_Text extract_

Full length article
Multi-scale gradient attention guidance and adaptive style fusion for image inpainting

https://doi.org/10.1016/j.jvcir.2022.103681Get rights and content

Abstract

Image inpainting aims to fill in the missing regions of damaged images with plausible content. Existing inpainting methods tend to produce ambiguous artifacts and implausible structures. To address the above issues, our method aims to fully utilize the information of known regions to provide style and structural guidance for missing regions. Specifically, the Adaptive Style Fusion (ASF) module reduces artifacts by transferring visual style features from known regions to missing regions. The Gradient Attention Guidance (GAG) module generates accurate structures by aggregating semantic information along gradient boundary regions. In addition, the Multi-scale Attentional Feature Extraction (MAFE) module extracts global contextual information and enhances the representation of image features. The sufficient experimental results on the three datasets demonstrate that our proposed method has superior performance in terms of visual plausibility and structural consistency compared to state-of-the-art inpainting methods.

Introduction

Image inpainting aims to generate visually credible contents and structures for damaged images, which is widely applied in image processing tasks, such as image restoration [1], face editing [2], and object removal [3], [4]. Although breakthrough progress has been made in image inpainting, it still faces great challenges in generating a consistent visual style and clear textural details.

Existing image inpainting methods can be divided into two categories including traditional methods and learning-based methods. Traditional inpainting methods typically use the local texture similarity to perform pixel interpolation, and that include diffusion-based [5], [6], [7] and patch-based [8], [9], [10], [11] methods. However, the traditional methods lack a high-level understanding for image content and structure, and it is difficult to generate meaningful semantic content. The learning-based methods use convolutional neural networks to generate high-level semantic features to fill in missing content. However, they always produce distorted structures and blurred textures in the face of large missing regions or complex contexts.

With the deepening study of learning-based inpainting methods, the researchers found that the regular convolution cannot distinguish between missing foreground pixels and known background pixels, which will lead to the drift of the mean and variance of features in the normalization process. To solve the problem, Partial convolution (Pconv) [12] was proposed instead of regular convolution, where only background pixels are convolved. To address the limitations of partial convolution, Deepfillv2 [13] applied gated convolution and channel soft masks to treat different background pixels equally to improve inpainting performance. These methods still cannot intrinsically solve the mean and variance shift problems during normalization. Regional Normalization (RN) [14] can normalize missing foreground region and background region respectively, which replace instance normalization (IN) [15] in convolutional networks. However, since the missing foreground and background regions are processed independently, the semantic information of the background cannot guide the missing regions construction. As a result, there are no visual style characteristics transferred from the background to foreground region, and the edge connection transition between two regions is not smooth.

_Job A_
In the image inpainting text, which module reduces artifacts by transferring visual style features from known regions to missing regions?
_Job B_
Write out the part of the image inpainting text starting with "Introduction" and going on through "clear textural details.", copying it exactly.

_Collected material_
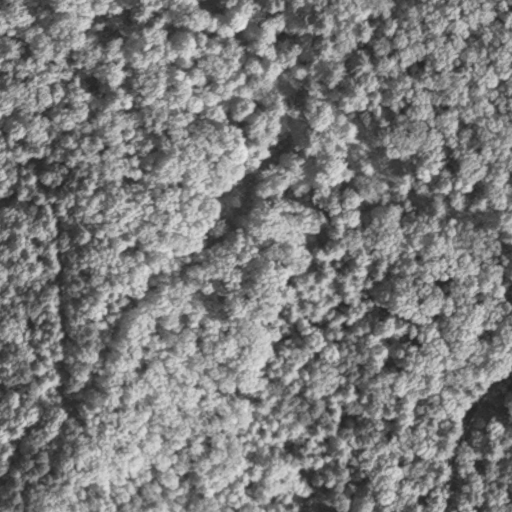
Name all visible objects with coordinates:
road: (464, 429)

_Output A_
The Adaptive Style Fusion (ASF) module.

_Output B_
Introduction

Image inpainting aims to generate visually credible contents and structures for damaged images, which is widely applied in image processing tasks, such as image restoration [1], face editing [2], and object removal [3], [4]. Although breakthrough progress has been made in image inpainting, it still faces great challenges in generating a consistent visual style and clear textural details.